INPUT DATA
____
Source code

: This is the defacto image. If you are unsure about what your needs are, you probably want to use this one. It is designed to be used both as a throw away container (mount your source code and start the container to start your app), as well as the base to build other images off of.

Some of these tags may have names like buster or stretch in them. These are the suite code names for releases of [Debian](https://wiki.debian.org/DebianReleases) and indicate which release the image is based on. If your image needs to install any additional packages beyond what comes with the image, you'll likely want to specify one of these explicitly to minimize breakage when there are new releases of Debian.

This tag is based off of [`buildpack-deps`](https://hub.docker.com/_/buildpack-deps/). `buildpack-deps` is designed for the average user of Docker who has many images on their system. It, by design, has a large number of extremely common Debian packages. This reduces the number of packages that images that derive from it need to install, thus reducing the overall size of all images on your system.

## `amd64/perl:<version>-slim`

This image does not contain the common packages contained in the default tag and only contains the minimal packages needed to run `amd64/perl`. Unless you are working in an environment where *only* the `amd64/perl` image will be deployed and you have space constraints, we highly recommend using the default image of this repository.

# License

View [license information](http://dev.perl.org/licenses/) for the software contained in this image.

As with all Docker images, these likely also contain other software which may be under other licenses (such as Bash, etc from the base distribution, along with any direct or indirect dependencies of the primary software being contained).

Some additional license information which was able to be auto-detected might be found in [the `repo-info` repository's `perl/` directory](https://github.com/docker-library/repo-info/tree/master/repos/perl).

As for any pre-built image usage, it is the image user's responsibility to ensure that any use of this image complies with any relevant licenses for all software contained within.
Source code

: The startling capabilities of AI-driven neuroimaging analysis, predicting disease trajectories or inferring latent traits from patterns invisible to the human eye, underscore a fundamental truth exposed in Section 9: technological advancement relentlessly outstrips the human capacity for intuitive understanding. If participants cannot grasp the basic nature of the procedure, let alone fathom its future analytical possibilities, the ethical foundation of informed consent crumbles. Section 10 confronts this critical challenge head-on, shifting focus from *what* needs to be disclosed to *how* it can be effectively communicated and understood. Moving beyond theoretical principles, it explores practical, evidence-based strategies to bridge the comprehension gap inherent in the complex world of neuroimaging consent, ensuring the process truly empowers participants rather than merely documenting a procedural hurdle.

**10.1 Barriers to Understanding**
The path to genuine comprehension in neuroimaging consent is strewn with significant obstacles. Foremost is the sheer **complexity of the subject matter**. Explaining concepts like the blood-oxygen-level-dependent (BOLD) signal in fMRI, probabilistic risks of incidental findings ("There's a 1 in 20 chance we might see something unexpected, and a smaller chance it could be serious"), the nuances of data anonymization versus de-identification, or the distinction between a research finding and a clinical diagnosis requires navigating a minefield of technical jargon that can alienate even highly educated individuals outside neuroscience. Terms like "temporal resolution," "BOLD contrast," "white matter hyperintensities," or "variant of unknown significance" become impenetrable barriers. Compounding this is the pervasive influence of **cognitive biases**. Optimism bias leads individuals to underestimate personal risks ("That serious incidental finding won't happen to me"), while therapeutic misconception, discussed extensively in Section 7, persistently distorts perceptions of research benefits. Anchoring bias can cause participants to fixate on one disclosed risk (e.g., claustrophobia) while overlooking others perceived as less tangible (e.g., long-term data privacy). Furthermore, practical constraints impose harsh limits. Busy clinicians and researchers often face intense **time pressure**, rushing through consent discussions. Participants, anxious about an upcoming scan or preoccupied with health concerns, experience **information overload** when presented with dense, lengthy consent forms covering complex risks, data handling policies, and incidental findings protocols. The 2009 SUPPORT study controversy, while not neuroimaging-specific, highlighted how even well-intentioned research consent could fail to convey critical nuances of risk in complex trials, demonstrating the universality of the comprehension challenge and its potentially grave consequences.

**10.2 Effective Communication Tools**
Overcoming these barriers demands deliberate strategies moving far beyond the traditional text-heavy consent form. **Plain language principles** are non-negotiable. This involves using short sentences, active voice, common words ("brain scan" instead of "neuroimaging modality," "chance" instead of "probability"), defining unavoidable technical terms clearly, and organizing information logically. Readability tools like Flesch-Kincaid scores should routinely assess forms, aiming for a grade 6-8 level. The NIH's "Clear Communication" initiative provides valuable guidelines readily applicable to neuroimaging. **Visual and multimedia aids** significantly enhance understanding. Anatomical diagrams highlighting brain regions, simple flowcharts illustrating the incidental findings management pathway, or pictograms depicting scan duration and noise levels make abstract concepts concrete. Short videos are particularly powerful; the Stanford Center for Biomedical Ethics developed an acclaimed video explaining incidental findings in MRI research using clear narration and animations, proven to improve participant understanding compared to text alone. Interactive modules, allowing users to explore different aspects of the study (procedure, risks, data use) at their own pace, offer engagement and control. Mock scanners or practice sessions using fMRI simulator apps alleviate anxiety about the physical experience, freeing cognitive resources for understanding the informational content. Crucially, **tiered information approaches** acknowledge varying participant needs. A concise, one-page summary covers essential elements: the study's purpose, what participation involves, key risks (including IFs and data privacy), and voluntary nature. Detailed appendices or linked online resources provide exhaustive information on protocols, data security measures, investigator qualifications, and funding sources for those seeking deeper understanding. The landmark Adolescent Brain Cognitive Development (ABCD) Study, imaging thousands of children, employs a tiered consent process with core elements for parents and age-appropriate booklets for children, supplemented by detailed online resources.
____
WHAT THIS TASK INVOLVES
Locate every line in the rows above that contains the word "have", and copy each such line in full. Treat case as significant.

TASK OUTPUT
Some of these tags may have names like buster or stretch in them. These are the suite code names for releases of [Debian](https://wiki.debian.org/DebianReleases) and indicate which release the image is based on. If your image needs to install any additional packages beyond what comes with the image, you'll likely want to specify one of these explicitly to minimize breakage when there are new releases of Debian.
This image does not contain the common packages contained in the default tag and only contains the minimal packages needed to run `amd64/perl`. Unless you are working in an environment where *only* the `amd64/perl` image will be deployed and you have space constraints, we highly recommend using the default image of this repository.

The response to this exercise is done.